Document passage =>
____________________
# Hops Question



## therook (9/7/07)

I dont know how this is going to come out but here goes.

When formulating a recipe and the BJCP guidlines tell you that the Hop flavor is Low - Med for example a Schwarzbier how do you put that in grams and also the same for aroma ( not necesary a Schwarzbier in this case )

Does that make sense?

Rook


----------



## SJW (9/7/07)

I do understand your question. The way I formulate a hop schedule is, with all things being equal, I start with 3 hop additions. With a normal Lager say 60/20/5 min additions of equal amounts. Depending on the style, for a low hop flavour and aroma I would either reduce the 20 & 5 min addition amounts or leave them out all together. With my stouts and Porters I have been known to just do a 60min addition. You just need to find out what works best for u. But with the aid of Beersmith or similar, for a low flavour & aroma style beer just get most og your IBU's up from the 60min addition and u wont go far wrong.

Steve


----------



## PostModern (9/7/07)

It depends what you're brewing, too. I found with bitters that I need only two hop additions. One for bittering at 60 mins and then a _heap_ of hops in the whirlpool at flameout which provide both taste and aroma.


----------



## matti (9/7/07)

I have been hopping mad for about 2 1/2 years and I have found that if I desire IBU around 20 and the beer is a pale or lager I use 60/20/10

For beer around 28-32 I use 40/40/20 or there around.
____________________
Data extract =>
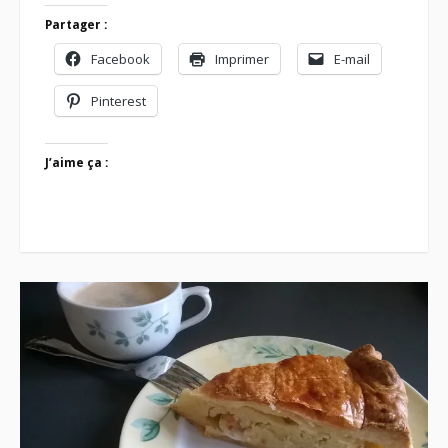
Partager :
Facebook
Imprimer
E-mail
Pinterest
J’aime ça :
____________________
Instructions for the task =>
In the hops thread, which two hop additions does PostModern say bitters need? Please answer in one sentence.

Output below =>
One addition for bittering at 60 minutes and then a heap of hops in the whirlpool at flameout, which provides both taste and aroma.